One method of cooling that's commonly overlooked (no doubt in part because of how counter-intuitive it seems) is refrigeration with light. Ordinarily we think of light adding to the temperature of whatever absorbs it, like the difference between shade and sunlight on a warm day. Even a perfect mirror would only stay the same temperature; while it wouldn't get any warmer it wouldn't get any colder either. Physically this kind of heating makes sense too -- photons hitting a surface that aren't immediately reflected instead excite electrons in the material, jostling its atoms and making the material hotter.

In fluorescence, photons of a particular wavelength are able to excite the electron to a higher state. After losing some energy in that state, they fall back to the previous state and emit a photon of lower wavelength than was absorbed.

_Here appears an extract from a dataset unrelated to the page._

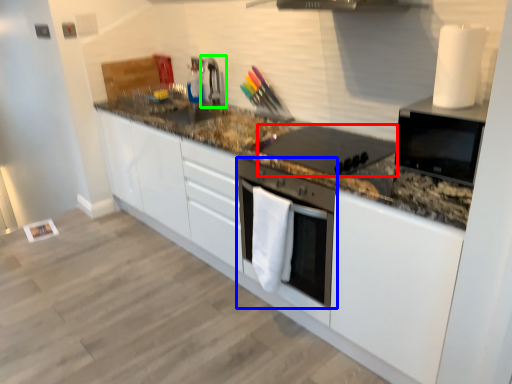
Question: Considering the real-world distances, which object is farthest from kitchen appliance (highlighted by a red box)? home appliance (highlighted by a blue box) or faucet (highlighted by a green box)?

Choices:
 (A) home appliance
 (B) faucet

Answer: (B)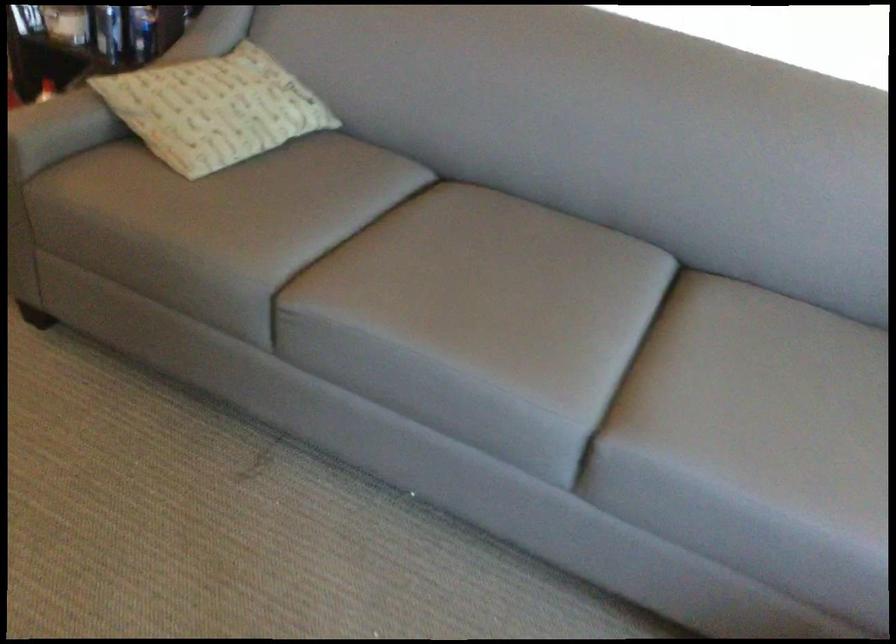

That energy loss is why ultra high-frequency black light can make some materials glow in much more visible (i.e., lower frequency) colors. Most materials release very little light, only that of some set of wavelengths, which look like a specific color to us. The rest is converted to thermal energy, heating the material. Even materials that release many photons at a different wavelength, such as the Day-Glo plus black light example above, convert some of the photon energy to heat. As a group, these properties are called Stokes luminescence, and apply to virtually every substance on earth.

Only recently have manufacturing processes become good enough to create a material that displays just the opposite, anti-Stokes luminescence. In this type of luminescence, the photons are absorbed as usual, but the electron is further excited by heat. When the electron eventually jumps back to the un-excited state, a photon is released with greater energy than the one which was absorbed, and heat is lost from the system. Almost magically, the material glows dimmer -- or at least at a shorter wavelength -- than the laser and becomes cooler. This luminescence is very fragile; any contaminants in the material will absorb energy rather than releasing it, counteracting the cooling effect. Sensitivity of these ultra-pure materials to light is also specific, so a laser tuned to precisely the right wavelength must be used.

Notably, optical refrigeration was used in to cool the Bose-Einstein condensates that have been making news since 1995. Hopes are also high for a process that creates pure enough silicon (and a tight enough laser) that this method can be used to extend Moore's Law a few more years. Cooler still (Hah!) is research being done to find a target material cheap enough to manufacture that it could replace the pressure-based systems used in home refrigerators, air conditioners, etc. Besides the near-100% energy efficiency, this would be silent with no moving parts.